<<<<
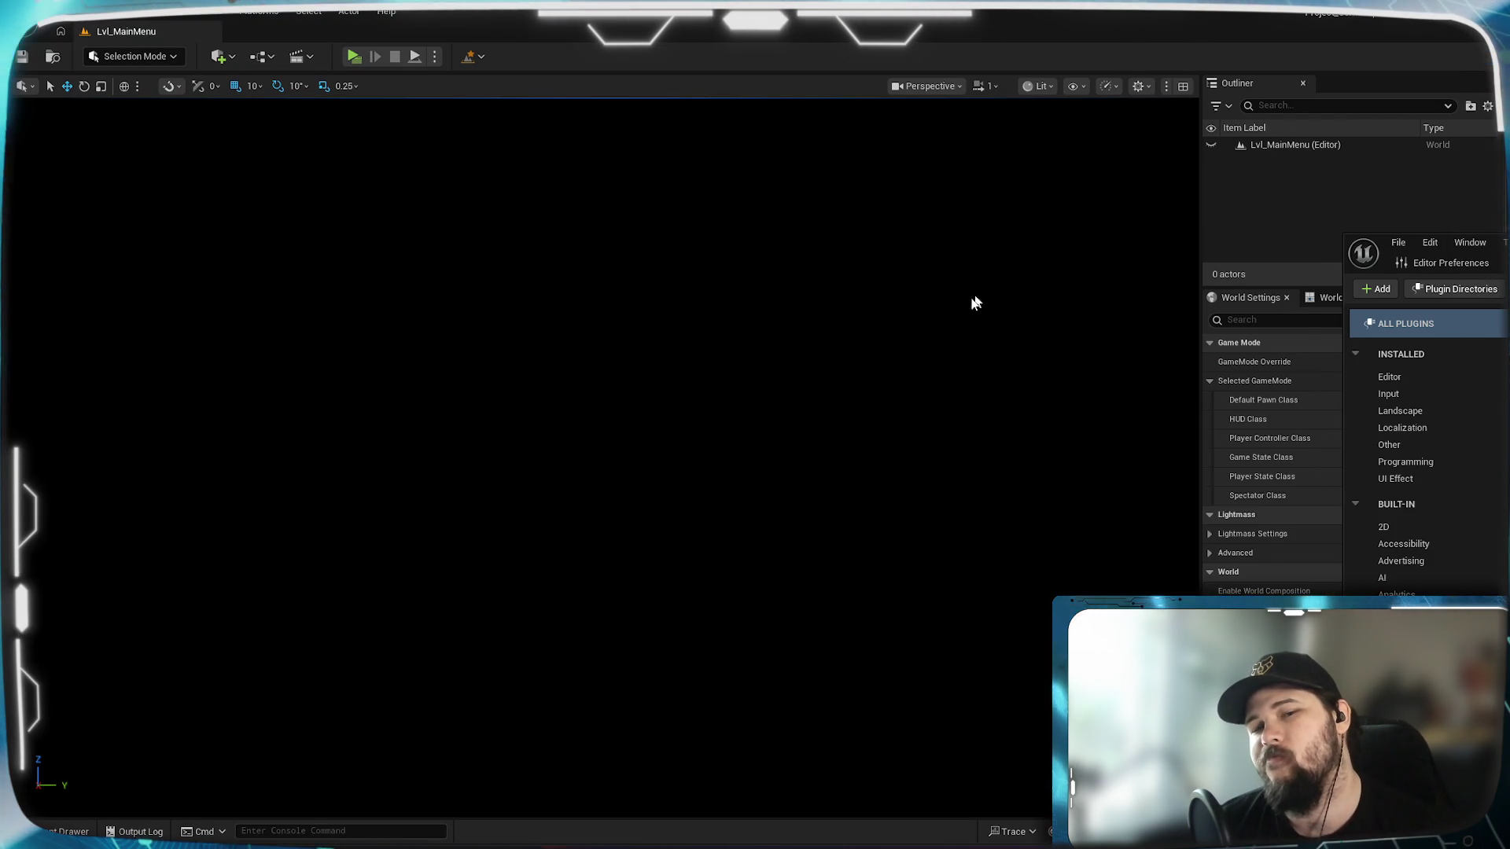
Dismiss the Save Content prompt and return to GiveawayStruct.h at line 88 in Visual Studio.
key(ctrl+shift+s)
key(Return)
>>>>
▸ About this task: The listing above should be transcribed word for word, with its pictures left out.

▸ Task output:
Dismiss the Save Content prompt and return to GiveawayStruct.h at line 88 in Visual Studio.
key(ctrl+shift+s)
key(Return)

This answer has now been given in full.